Many people have heard about the so-called "black boxes" on newer vehicles and the proposed legislation to mandate their installation on all new vehicles including motorcycles. The fact of the matter is if you have a newer car or motorcycle, you probably have an Event Data Recorder (EDR) already on board. About 85% of new vehicles have them. Since 2013, EDRs were required to record at least 15 discrete variables before a crash. These included speed, accelerator position, engine rpm, brake use, seat-belt use and how long it took for the air bag to deploy. One of the concerns many people have is the capability to gather additional data which violates a person's privacy.

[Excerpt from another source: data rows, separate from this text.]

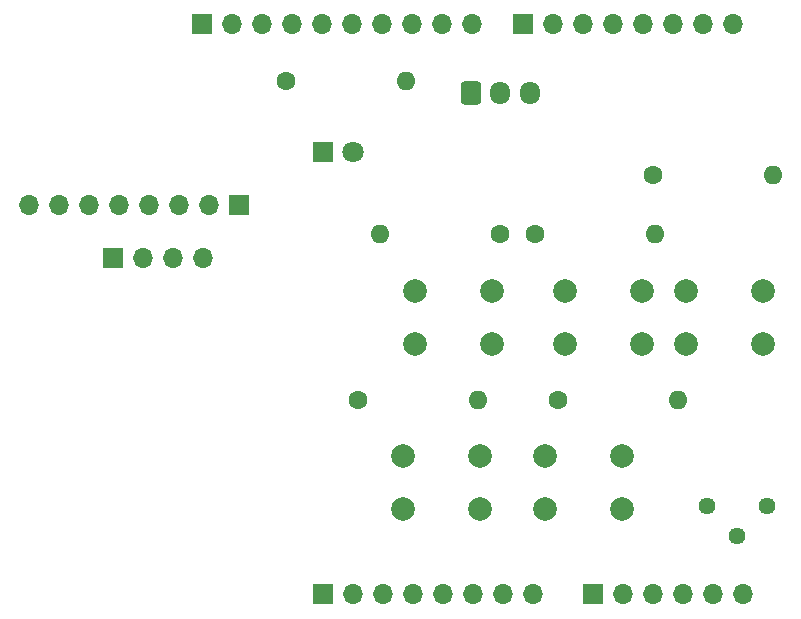
<source format=gbr>
%TF.GenerationSoftware,KiCad,Pcbnew,8.0.8*%
%TF.CreationDate,2025-02-03T17:03:33-07:00*%
%TF.ProjectId,BoardMicro,426f6172-644d-4696-9372-6f2e6b696361,rev?*%
%TF.SameCoordinates,Original*%
%TF.FileFunction,Soldermask,Top*%
%TF.FilePolarity,Negative*%
%FSLAX46Y46*%
G04 Gerber Fmt 4.6, Leading zero omitted, Abs format (unit mm)*
G04 Created by KiCad (PCBNEW 8.0.8) date 2025-02-03 17:03:33*
%MOMM*%
%LPD*%
G01*
G04 APERTURE LIST*
G04 Aperture macros list*
%AMRoundRect*
0 Rectangle with rounded corners*
0 $1 Rounding radius*
0 $2 $3 $4 $5 $6 $7 $8 $9 X,Y pos of 4 corners*
0 Add a 4 corners polygon primitive as box body*
4,1,4,$2,$3,$4,$5,$6,$7,$8,$9,$2,$3,0*
0 Add four circle primitives for the rounded corners*
1,1,$1+$1,$2,$3*
1,1,$1+$1,$4,$5*
1,1,$1+$1,$6,$7*
1,1,$1+$1,$8,$9*
0 Add four rect primitives between the rounded corners*
20,1,$1+$1,$2,$3,$4,$5,0*
20,1,$1+$1,$4,$5,$6,$7,0*
20,1,$1+$1,$6,$7,$8,$9,0*
20,1,$1+$1,$8,$9,$2,$3,0*%
G04 Aperture macros list end*
%ADD10R,1.700000X1.700000*%
%ADD11O,1.700000X1.700000*%
%ADD12C,1.600000*%
%ADD13O,1.600000X1.600000*%
%ADD14C,2.000000*%
%ADD15C,1.440000*%
%ADD16R,1.800000X1.800000*%
%ADD17C,1.800000*%
%ADD18RoundRect,0.250000X-0.600000X-0.725000X0.600000X-0.725000X0.600000X0.725000X-0.600000X0.725000X0*%
%ADD19O,1.700000X1.950000*%
G04 APERTURE END LIST*
D10*
%TO.C,J1*%
X127940000Y-97460000D03*
D11*
X130480000Y-97460000D03*
X133020000Y-97460000D03*
X135560000Y-97460000D03*
X138100000Y-97460000D03*
X140640000Y-97460000D03*
X143180000Y-97460000D03*
X145720000Y-97460000D03*
%TD*%
D10*
%TO.C,J3*%
X150800000Y-97460000D03*
D11*
X153340000Y-97460000D03*
X155880000Y-97460000D03*
X158420000Y-97460000D03*
X160960000Y-97460000D03*
X163500000Y-97460000D03*
%TD*%
D10*
%TO.C,J2*%
X117760000Y-49200000D03*
D11*
X120300000Y-49200000D03*
X122840000Y-49200000D03*
X125380000Y-49200000D03*
X127920000Y-49200000D03*
X130460000Y-49200000D03*
X133000000Y-49200000D03*
X135540000Y-49200000D03*
X138080000Y-49200000D03*
X140620000Y-49200000D03*
%TD*%
D10*
%TO.C,J4*%
X144920000Y-49200000D03*
D11*
X147460000Y-49200000D03*
X150000000Y-49200000D03*
X152540000Y-49200000D03*
X155080000Y-49200000D03*
X157620000Y-49200000D03*
X160160000Y-49200000D03*
X162700000Y-49200000D03*
%TD*%
D12*
%TO.C,R2*%
X155920000Y-62000000D03*
D13*
X166080000Y-62000000D03*
%TD*%
D12*
%TO.C,R1*%
X124840000Y-54000000D03*
D13*
X135000000Y-54000000D03*
%TD*%
D10*
%TO.C,J5*%
X120875000Y-64500000D03*
D11*
X118335000Y-64500000D03*
X115795000Y-64500000D03*
X113255000Y-64500000D03*
X110715000Y-64500000D03*
X108175000Y-64500000D03*
X105635000Y-64500000D03*
X103095000Y-64500000D03*
%TD*%
D12*
%TO.C,R6*%
X143000000Y-67000000D03*
D13*
X132840000Y-67000000D03*
%TD*%
D14*
%TO.C,SW5*%
X135750000Y-71750000D03*
X142250000Y-71750000D03*
X135750000Y-76250000D03*
X142250000Y-76250000D03*
%TD*%
D12*
%TO.C,R5*%
X147840000Y-81000000D03*
D13*
X158000000Y-81000000D03*
%TD*%
D12*
%TO.C,R4*%
X130920000Y-81000000D03*
D13*
X141080000Y-81000000D03*
%TD*%
D14*
%TO.C,SW2*%
X148500000Y-71750000D03*
X155000000Y-71750000D03*
X148500000Y-76250000D03*
X155000000Y-76250000D03*
%TD*%
D10*
%TO.C,J6*%
X110200000Y-68975000D03*
D11*
X112740000Y-68975000D03*
X115280000Y-68975000D03*
X117820000Y-68975000D03*
%TD*%
D15*
%TO.C,RV1*%
X160460000Y-90015000D03*
X163000000Y-92555000D03*
X165540000Y-90015000D03*
%TD*%
D12*
%TO.C,R3*%
X145920000Y-67000000D03*
D13*
X156080000Y-67000000D03*
%TD*%
D14*
%TO.C,SW3*%
X134750000Y-85750000D03*
X141250000Y-85750000D03*
X134750000Y-90250000D03*
X141250000Y-90250000D03*
%TD*%
D16*
%TO.C,D1*%
X128000000Y-60000000D03*
D17*
X130540000Y-60000000D03*
%TD*%
D14*
%TO.C,SW1*%
X158750000Y-71750000D03*
X165250000Y-71750000D03*
X158750000Y-76250000D03*
X165250000Y-76250000D03*
%TD*%
%TO.C,SW4*%
X146750000Y-85750000D03*
X153250000Y-85750000D03*
X146750000Y-90250000D03*
X153250000Y-90250000D03*
%TD*%
D18*
%TO.C,J7*%
X140500000Y-55000000D03*
D19*
X143000000Y-55000000D03*
X145500000Y-55000000D03*
%TD*%
M02*

</source>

Engineers use the crash data to determine mechanical failures or system malfunctions in order to make cars safer. Insurance companies and attorneys might use the information to help determine causal or contributing factors in crash litigation. The question consumers and advocacy groups have are who owns this information and shouldn't it be protected and private?
Although NHTSA promulgated rules that the use of an EDR in a vehicle must be disclosed to the consumer, there is only a mention of the fact in the vehicle user manuals tucked away in glove compartments. Most consumers are totally unaware of the presence of the device.
There is a federal bill pending, "Black Box Privacy Protection Act" HR2414, that provides some relief and protection to vehicle owners concerning the EDR issue. The bill calls for a clear statement in the owner's manual that an EDR device is on the vehicle. It also calls for a clear statement that the data collected is the property of the vehicle owner and will remain private. Read the bill to see what else is included in the language.
Of course, there is some opposition to this legislation because the collection of crash data is important for study and the possible prevention of similar crashes. The call for a lock out device in the bill would subvert those efforts to detect mechanical or human contributions to a crash.
Some organizations have submitted comments to NHTSA expressing concerns over the use of EDR's and urging the agency to adopt recommendations to prohibit the collection of audio, video and location data by EDR. Also, place a maximum duration on the EDR data recording and require the inclusion of a connector lockout apparatus that would give the vehicle owner control over physical access to the EDR. In fact, there are devices on the market that allow the owner to lock out the EDR, but some experts say those are easily bypassed.
Another concern is the telecommunication technology that can monitor various aspects of vehicle performance and broadcast that data to third parties, including vehicle locations. That could be another way to bypass a lockout device, so why install one in the first place? Well, in a recent court case, U.S. v. Jones, The Supreme Court ruled that police do not have the authority to put GPS tracking devices on vehicles unless they have a warrant. To do so without a warrant was a violation of the Fourth Amendment protection from unreasonable search and seizure. By placing the GPS unit on the car, police committed a trespass of the owners property by the act of a physical installation of the tracking device. So, by placing a lock out device on your vehicle, in essence you are saying "no" to a search of your property and that could be important as it is similar to a "do not enter" sign on your property.
Even with that said, there may be ways for electronic eavesdroping through OnStar tracking, embedded GPS in some car's data links, navigation systems on vehicles or even accessing dealership computer systems.
The motorcycle rights community will be watching HR2414 very closely. Meanwhile, check your vehicle user manual to see if you have a EDR installed in your vehicle.